Passage provided
Humanitarian agencies say that US President Donald Trump's move to designate Yemen's Houthi movement as a foreign terrorist organisation could disrupt peace efforts and hamper the delivery of life-saving aid in a country where fears of famine are rising.
Yemen's Iran-aligned Houthi movement has been battling a Saudi-led military coalition since 2015. US Secretary of State Mike Pompeo recently said the Congress would be notified of his intent to designate the movement as a foreign terrorist organization, in what would be one of the final acts of the outgoing Trump administration before Joe Biden's inauguration as President on January 20.
Terrorist designations of Ansarallah in Yemen confront its terrorist activity and seeks to deter further malign activity by the Iranian regime in the region.
— Secretary Pompeo (@SecPompeo) January 11, 2021
Here are some details (cited by Reuters) about the group, also known as Ansar Allah.
HISTORY
-- In the late 1990s, the Houthi family in far north Yemen set up a religious revival movement for the Zaydi sect of Shia Islam, which had once ruled Yemen but whose northern heartland had become impoverished and marginalised.
-- As friction with the government grew, they fought a series of guerrilla wars with the national army and a brief border conflict with Saudi Arabia.
LINKS WITH IRAN
-- They built ties with Iran, but it is not clear how deep that relationship goes. The Saudi-led coalition accuses Iran of arming and training the Houthis, a charge both deny. The coalition also says Lebanon's Iran-backed Hezbollah is helping the Houthis, an accusation it rejects.
-- While Iran champions the Houthis as part of its regional "axis of resistance", Yemen experts say they are motivated primarily by a domestic agenda though they share a political affinity for Iran and Hezbollah. The Houthis deny being puppets of Iran and say they are fighting a corrupt system.
WAR
-- The Houthis joined a wider national uprising in 2011 against the rule of Ali Abdullah Saleh, who was persuaded by Gulf states to step down.
The group later partnered with their erstwhile foe to seize the capital Sanaa in 2014 and oust the Saudi-backed government. Saleh was killed by the group in 2017 when he switched sides.

Supplied data
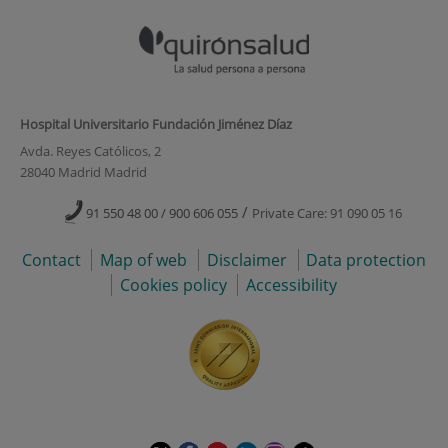
Hospital Universitario Fundación Jiménez Díaz
Avda. Reyes Católicos, 2
28040 Madrid Madrid
/
91 550 48 00 / 900 606 055
Private Care: 91 090 05 16
Contact
Map of web
Disclaimer
Data protection
Cookies policy
Accessibility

Task instructions
A. List the section headings written in capital letters in the passage on the Houthi movement.
B. According to the passage on the Houthi movement, in what year did the group seize the capital Sanaa?
C. Carry on the passage on the Houthi movement from where it stops.

Per-task answers
A.
HISTORY
LINKS WITH IRAN
WAR

B. In 2014.

C.
-- After the Saudi-led coalition intervened in 2015, the Houthis and Saleh's forces were driven from Aden and its environs in south Yemen, and from central Marib.
Years of military stalemate have followed, with the Houthis maintaining their hold on Sanaa and most big urban centres.
CAPABILITIES
-- Despite years of coalition air strikes against them, the Houthis continue to launch drones and missiles towards Saudi cities. The Houthis, who took over swathes of Yemen's conventional military, say they are manufactured domestically.
UN investigators said in a report this year that the Houthis receive military support in the form of arms and that some of those weapons have technical characteristics similar to arms manufactured in Iran.
-- The Houthis have hundreds of thousands of fighters under their control.
According to humanitarian agencies, US President Donald Trump's move to designate the Houthi movement as a foreign terrorist organisation could disrupt peace efforts and hamper the delivery of life-saving aid in a country where fears of famine are rising.
Here are some of the possible implications of the move:
-- The UN is trying to restart political talks to end the war between the Houthis and a Saudi-led military coalition and the designation could create legal impediments to including the Houthis, who control the capital Sanaa and most big urban centres.
-- The Houthis could break off back-channel talks with Saudi Arabia on a nationwide ceasefire.
-- The move may lead to an escalation in violence and push the Houthis closer to Iran, which posted an ambassador in Sanaa in October 2020.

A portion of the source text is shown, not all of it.